▸ Given records
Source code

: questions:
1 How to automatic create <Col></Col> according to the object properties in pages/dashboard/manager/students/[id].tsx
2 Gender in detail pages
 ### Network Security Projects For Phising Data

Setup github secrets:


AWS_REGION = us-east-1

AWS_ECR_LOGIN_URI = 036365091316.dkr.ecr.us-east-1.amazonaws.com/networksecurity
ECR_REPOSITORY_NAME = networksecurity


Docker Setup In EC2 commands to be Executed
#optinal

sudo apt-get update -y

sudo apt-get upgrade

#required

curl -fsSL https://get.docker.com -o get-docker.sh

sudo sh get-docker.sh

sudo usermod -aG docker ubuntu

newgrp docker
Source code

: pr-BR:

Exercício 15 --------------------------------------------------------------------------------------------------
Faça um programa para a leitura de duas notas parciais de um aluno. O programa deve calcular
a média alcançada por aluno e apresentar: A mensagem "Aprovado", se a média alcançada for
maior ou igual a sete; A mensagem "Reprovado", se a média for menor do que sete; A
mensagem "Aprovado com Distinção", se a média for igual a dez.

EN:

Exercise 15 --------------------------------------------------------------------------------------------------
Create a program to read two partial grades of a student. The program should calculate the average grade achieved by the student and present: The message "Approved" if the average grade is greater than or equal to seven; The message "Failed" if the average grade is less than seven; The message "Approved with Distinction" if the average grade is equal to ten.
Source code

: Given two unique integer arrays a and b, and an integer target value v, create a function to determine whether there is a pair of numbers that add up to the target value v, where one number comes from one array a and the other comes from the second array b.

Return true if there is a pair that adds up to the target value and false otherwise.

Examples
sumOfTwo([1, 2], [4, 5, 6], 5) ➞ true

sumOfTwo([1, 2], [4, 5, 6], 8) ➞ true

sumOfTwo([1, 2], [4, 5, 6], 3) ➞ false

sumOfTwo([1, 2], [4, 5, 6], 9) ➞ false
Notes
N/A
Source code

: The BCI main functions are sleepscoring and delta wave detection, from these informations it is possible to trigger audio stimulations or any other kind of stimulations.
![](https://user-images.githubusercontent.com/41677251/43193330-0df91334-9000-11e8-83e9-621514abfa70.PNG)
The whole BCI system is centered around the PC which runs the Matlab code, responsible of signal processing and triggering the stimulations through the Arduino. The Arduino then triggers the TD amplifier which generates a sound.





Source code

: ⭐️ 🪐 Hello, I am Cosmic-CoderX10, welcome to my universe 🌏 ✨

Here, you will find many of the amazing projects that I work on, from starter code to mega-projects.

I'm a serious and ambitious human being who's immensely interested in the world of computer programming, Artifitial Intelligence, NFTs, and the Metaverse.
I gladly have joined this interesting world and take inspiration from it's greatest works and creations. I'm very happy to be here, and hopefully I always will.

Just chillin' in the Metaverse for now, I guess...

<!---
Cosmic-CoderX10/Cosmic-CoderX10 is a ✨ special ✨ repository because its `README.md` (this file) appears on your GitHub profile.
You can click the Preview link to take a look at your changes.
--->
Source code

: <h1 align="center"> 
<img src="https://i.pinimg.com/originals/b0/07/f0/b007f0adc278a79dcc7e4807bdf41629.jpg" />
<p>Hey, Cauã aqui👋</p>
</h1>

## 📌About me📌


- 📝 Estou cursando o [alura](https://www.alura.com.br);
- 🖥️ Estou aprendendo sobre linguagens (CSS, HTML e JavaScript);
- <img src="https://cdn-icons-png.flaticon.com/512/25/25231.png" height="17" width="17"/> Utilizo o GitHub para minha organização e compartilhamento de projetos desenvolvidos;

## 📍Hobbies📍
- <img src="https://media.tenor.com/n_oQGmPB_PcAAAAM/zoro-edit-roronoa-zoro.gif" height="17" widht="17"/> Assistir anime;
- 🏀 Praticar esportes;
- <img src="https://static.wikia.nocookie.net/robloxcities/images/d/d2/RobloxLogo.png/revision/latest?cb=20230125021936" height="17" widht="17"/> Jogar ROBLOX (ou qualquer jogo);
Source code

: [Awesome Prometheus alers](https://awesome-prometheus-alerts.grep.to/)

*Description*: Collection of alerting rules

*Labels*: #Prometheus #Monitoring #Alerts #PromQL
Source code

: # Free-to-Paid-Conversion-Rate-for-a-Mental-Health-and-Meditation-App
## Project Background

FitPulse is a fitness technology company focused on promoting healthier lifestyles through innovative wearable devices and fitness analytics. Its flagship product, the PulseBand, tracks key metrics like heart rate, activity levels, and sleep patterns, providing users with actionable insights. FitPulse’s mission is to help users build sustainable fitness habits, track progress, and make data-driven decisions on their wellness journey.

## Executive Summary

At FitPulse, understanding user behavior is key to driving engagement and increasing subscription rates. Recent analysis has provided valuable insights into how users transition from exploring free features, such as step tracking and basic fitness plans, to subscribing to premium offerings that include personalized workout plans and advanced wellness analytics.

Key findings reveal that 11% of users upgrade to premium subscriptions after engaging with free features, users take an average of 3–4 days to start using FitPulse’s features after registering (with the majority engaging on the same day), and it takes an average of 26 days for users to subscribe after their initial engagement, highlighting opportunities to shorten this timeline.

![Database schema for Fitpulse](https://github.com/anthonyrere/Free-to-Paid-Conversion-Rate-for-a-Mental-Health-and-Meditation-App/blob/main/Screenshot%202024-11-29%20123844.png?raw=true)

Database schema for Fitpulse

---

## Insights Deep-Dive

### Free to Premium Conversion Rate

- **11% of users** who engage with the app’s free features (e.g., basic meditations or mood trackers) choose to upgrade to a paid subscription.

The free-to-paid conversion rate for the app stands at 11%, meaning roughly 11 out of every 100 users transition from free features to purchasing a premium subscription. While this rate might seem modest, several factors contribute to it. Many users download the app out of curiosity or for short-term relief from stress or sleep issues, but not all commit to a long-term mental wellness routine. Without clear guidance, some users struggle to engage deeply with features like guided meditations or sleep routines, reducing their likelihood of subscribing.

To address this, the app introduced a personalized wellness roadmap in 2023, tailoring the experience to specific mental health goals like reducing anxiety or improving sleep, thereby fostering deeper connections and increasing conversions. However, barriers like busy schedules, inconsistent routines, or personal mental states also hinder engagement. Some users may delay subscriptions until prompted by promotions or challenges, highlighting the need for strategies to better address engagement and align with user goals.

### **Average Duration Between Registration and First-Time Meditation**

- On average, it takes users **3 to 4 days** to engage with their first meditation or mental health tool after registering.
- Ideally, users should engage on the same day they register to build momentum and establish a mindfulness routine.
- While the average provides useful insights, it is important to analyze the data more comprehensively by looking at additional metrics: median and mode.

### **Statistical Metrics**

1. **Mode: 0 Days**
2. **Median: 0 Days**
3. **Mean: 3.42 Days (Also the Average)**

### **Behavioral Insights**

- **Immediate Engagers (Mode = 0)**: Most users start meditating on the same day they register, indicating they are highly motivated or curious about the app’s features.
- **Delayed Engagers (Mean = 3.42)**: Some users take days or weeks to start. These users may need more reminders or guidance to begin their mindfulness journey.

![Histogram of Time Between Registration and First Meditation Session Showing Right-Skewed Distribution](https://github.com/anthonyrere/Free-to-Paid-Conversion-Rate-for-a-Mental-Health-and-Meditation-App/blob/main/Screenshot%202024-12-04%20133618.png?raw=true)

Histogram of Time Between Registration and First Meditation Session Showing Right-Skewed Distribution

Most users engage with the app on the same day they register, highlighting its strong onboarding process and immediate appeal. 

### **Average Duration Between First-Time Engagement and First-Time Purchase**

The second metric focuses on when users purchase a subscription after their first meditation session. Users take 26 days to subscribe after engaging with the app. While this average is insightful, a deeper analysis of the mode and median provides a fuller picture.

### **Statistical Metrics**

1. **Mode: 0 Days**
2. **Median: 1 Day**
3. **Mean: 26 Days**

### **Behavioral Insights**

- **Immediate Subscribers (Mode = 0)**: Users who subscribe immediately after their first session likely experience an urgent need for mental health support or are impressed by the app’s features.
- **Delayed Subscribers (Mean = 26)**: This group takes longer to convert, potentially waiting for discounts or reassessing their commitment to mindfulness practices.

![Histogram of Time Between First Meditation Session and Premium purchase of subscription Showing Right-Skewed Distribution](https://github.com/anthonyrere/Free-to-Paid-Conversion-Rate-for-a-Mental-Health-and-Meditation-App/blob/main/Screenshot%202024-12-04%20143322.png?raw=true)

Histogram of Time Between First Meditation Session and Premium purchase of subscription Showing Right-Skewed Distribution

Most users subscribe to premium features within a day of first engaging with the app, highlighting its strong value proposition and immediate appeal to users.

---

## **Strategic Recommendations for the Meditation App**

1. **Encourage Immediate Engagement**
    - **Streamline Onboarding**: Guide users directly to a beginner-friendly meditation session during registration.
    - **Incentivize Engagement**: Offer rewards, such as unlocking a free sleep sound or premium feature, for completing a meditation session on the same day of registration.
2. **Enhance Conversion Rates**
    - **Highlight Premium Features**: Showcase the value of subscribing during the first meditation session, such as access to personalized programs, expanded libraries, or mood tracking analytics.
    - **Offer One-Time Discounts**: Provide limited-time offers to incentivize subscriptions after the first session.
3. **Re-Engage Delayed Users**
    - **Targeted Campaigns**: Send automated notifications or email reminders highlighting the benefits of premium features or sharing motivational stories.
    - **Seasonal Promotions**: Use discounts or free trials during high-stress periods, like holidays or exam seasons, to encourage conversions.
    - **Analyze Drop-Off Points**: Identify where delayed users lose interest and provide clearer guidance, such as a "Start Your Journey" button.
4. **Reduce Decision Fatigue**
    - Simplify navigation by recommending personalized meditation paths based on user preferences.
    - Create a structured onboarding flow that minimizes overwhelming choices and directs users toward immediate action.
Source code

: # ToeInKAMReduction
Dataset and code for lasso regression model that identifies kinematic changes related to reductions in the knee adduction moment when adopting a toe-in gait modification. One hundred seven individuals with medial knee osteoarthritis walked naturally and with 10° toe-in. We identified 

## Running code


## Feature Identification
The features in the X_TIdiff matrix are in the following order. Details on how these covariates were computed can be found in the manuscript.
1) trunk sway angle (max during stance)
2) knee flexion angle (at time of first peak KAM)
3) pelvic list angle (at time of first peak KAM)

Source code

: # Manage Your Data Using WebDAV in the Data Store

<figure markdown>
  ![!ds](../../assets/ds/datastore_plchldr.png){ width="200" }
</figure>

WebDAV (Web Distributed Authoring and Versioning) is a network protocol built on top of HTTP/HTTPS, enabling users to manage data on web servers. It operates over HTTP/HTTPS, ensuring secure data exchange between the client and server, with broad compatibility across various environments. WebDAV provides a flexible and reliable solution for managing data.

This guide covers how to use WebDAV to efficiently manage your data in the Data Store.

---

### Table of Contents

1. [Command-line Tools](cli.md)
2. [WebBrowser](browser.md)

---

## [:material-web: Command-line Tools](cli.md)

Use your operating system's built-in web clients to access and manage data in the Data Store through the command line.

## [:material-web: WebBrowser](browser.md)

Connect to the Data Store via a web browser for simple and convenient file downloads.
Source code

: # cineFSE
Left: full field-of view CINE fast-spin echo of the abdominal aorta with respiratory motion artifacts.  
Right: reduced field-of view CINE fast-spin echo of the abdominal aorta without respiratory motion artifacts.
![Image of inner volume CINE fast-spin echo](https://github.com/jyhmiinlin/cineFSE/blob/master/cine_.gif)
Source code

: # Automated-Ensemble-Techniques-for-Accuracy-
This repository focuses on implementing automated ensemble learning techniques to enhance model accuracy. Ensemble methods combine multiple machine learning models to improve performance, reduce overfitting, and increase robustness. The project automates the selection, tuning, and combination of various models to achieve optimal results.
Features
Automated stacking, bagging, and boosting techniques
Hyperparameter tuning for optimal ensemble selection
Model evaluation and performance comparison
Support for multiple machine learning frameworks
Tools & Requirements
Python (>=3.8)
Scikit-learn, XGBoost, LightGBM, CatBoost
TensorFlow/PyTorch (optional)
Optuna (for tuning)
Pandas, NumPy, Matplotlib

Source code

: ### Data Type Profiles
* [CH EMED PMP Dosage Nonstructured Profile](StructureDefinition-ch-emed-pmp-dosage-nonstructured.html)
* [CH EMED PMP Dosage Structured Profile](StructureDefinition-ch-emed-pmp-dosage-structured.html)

▸ Your goal
Which of the lines in the data contain the string "basic"? Return each one.

▸ Solution for this task
At FitPulse, understanding user behavior is key to driving engagement and increasing subscription rates. Recent analysis has provided valuable insights into how users transition from exploring free features, such as step tracking and basic fitness plans, to subscribing to premium offerings that include personalized workout plans and advanced wellness analytics.
- **11% of users** who engage with the app’s free features (e.g., basic meditations or mood trackers) choose to upgrade to a paid subscription.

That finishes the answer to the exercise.